雪が降っている地域に

 日本中で雪が降っている。
 東京には降っていない。

 東京で雪が降れば、電車は止まる。
 急行や特急が無くなり、ダイヤはあってない。
 東京を走るドライバー達は雪道の運転に慣れていないから
 荷物を走るトラックと、チェーンをつけた乗用車が
 渋滞とはいえない道を雪煙を上げてゆく。
 高速道路は凍結で進入が禁止され、
 車は背中を丸めて歩く人の脇をのろのろと走ったかと思うと雪交じりの泥を撒き散らす。

 東京に住んでいる人は、雪への備えが殆ど無い。
 雪の日に足元を覗くと、
 水の染みるスニーカーやミュールが寒さで真っ赤になった足に履かれている。
 他の地方に住んでいる人に比べたら、東京は雪で苦しむことが殆ど無い。
 最近は年に1〜3回ほどしか降らないから、どうしても備えない。
 まして、一人暮らしの人が多いのだ。
 そこまで考えていられない。
 
 だから、東京の雪の日の風景は中々変わらない。

 基本的に、東京に降る雪は
 降るといっても積もってせいぜい30cm。
 1日雪かきをすれば、後は名残の雪が消えるのを待つばかり。
 
 雪で人が亡くなることはまず無いし
 (停電などは別だけど)
 雪の重みで家が壊れるなんてこともない。
 (壊れるとしたら、強度偽装があったに違いない)
 
 他の地方でも勿論、そんなことはめったにない筈のことなのだろうけれど
 この冬はNEWSで随分そんな話題が流れる。
 雪で、もう57名もの方が亡くなっているという。
 
 57名。
 57というのは数字だ。 
 イラクでテロが、落盤事故が、爆発が、感染が・・・
 様々なニュースの中で人はただ数字として表される。
 でも、57の向こうに57通りの名前がある。
 ニュースに出てくる数字はただの数字ではない。
 
 多くの人が、
 雪の処分が出来ないことでの弊害で亡くなっている。
 雪を掻いても捨てる場所がない。
 雪を下ろしたくても体力が無い。
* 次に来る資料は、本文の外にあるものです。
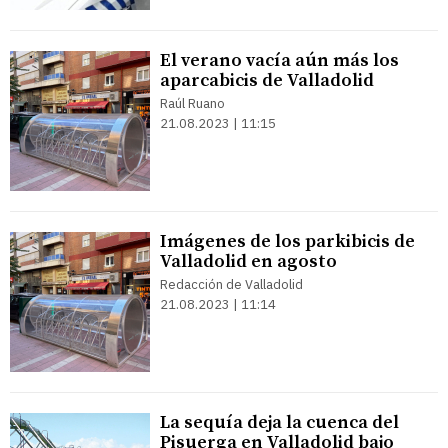
El verano vacía aún más los
aparcabicis de Valladolid
Raúl Ruano
21.08.2023 | 11:15
Imágenes de los parkibicis de
Valladolid en agosto
Redacción de Valladolid
21.08.2023 | 11:14
La sequía deja la cuenca del
Pisuerga en Valladolid bajo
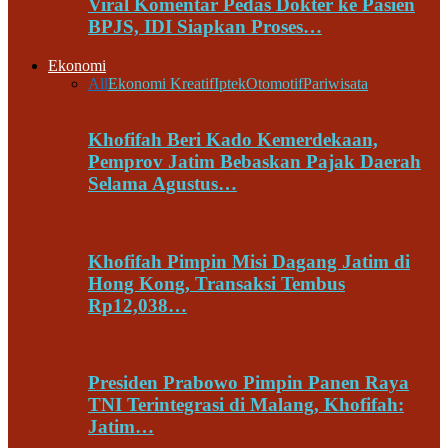
Viral Komentar Pedas Dokter ke Pasien
BPJS, IDI Siapkan Proses…
Ekonomi
All
Ekonomi Kreatif
Iptek
Otomotif
Pariwisata
Khofifah Beri Kado Kemerdekaan,
Pemprov Jatim Bebaskan Pajak Daerah
Selama Agustus…
Khofifah Pimpin Misi Dagang Jatim di
Hong Kong, Transaksi Tembus
Rp12,038…
Presiden Prabowo Pimpin Panen Raya
TNI Terintegrasi di Malang, Khofifah:
Jatim…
お金が無い。
 
 こんな時こそボランティアが必要なのだろう。
 こんな時こそ募金が必要なのじゃないか。
 ただ国が行うのではなく・・・・
 
 TVの前で、「あのお爺さんよりは自分の方が力がありそうだ」と思う。
 ほんの少しでも、役に立てたらと思う。
 でも・・私は臆病で
 あの寒さの中では、確実に肺炎になってしまうと考えてしまう。
 東京でさえ霜焼けになってしまう私は、あそこまで行く気になれない。
 
 1回の雪下ろしに約9000円掛かる。
 あれだけ大量の雪が毎日毎日降り積もったら、雪下ろしをせずに今冬は越せない。
 1㎡に軽く積もった雪=100キロ
 それが1m積もれば・・・・・・・・
 
 これは地震のように1度に目に見える災害ではない。
 けれど明らかに普段どおりの冬ではない。
 どこか安心できる機関で、早く募金専用ダイヤルでも出来ないだろうか。
 そんな大金はとても無理だけど
 ほんの少しづつでも集まれば大きい。
 日本は募金が集まりにくい国だとは言うけれど、同じ国で起こっていることなのだから
 なんとか、どうにか、すこしでもできないのかな
 
 今、私に出来ることって何だろう。